* [Problem to solve]: Quote the text of every one of the records below word for word, and leave the pictures out of your answer.

[Transcribed page text]

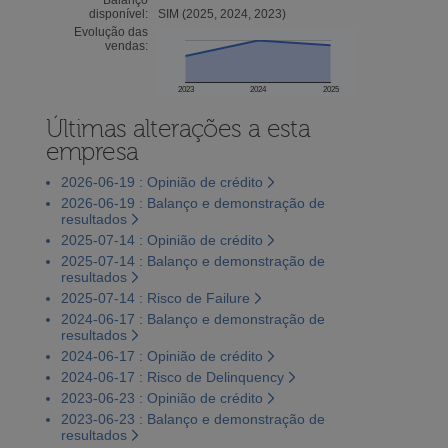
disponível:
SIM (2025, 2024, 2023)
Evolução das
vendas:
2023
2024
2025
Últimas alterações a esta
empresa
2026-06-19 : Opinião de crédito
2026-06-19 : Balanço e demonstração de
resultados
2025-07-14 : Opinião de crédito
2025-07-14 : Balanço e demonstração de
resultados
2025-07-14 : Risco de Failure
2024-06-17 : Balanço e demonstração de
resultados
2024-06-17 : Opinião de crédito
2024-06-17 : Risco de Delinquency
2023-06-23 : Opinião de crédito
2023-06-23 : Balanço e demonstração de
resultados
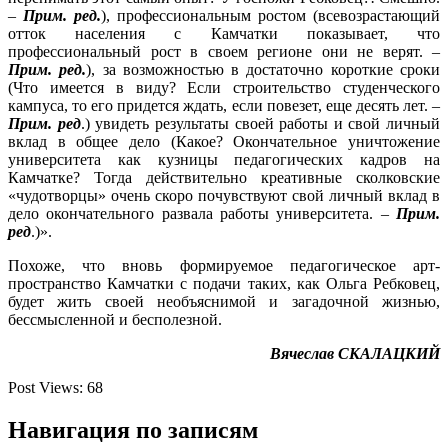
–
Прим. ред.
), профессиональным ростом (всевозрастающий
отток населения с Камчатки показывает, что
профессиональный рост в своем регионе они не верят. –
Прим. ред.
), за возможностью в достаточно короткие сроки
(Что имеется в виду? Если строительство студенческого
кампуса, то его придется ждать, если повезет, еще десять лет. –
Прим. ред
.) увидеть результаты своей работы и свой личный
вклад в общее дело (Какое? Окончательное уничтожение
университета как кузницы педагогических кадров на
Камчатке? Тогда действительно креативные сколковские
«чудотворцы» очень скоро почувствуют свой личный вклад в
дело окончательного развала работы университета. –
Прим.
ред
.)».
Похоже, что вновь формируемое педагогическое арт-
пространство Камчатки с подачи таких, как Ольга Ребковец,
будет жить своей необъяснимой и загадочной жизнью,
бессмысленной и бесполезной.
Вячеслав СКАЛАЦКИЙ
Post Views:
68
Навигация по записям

* [Exercise result]:
disponível:
SIM (2025, 2024, 2023)
Evolução das
vendas:
2023
2024
2025
Últimas alterações a esta
empresa
2026-06-19 : Opinião de crédito
2026-06-19 : Balanço e demonstração de
resultados
2025-07-14 : Opinião de crédito
2025-07-14 : Balanço e demonstração de
resultados
2025-07-14 : Risco de Failure
2024-06-17 : Balanço e demonstração de
resultados
2024-06-17 : Opinião de crédito
2024-06-17 : Risco de Delinquency
2023-06-23 : Opinião de crédito
2023-06-23 : Balanço e demonstração de
resultados
–
Прим. ред.
), профессиональным ростом (всевозрастающий
отток населения с Камчатки показывает, что
профессиональный рост в своем регионе они не верят. –
Прим. ред.
), за возможностью в достаточно короткие сроки
(Что имеется в виду? Если строительство студенческого
кампуса, то его придется ждать, если повезет, еще десять лет. –
Прим. ред
.) увидеть результаты своей работы и свой личный
вклад в общее дело (Какое? Окончательное уничтожение
университета как кузницы педагогических кадров на
Камчатке? Тогда действительно креативные сколковские
«чудотворцы» очень скоро почувствуют свой личный вклад в
дело окончательного развала работы университета. –
Прим.
ред
.)».
Похоже, что вновь формируемое педагогическое арт-
пространство Камчатки с подачи таких, как Ольга Ребковец,
будет жить своей необъяснимой и загадочной жизнью,
бессмысленной и бесполезной.
Вячеслав СКАЛАЦКИЙ
Post Views:
68
Навигация по записям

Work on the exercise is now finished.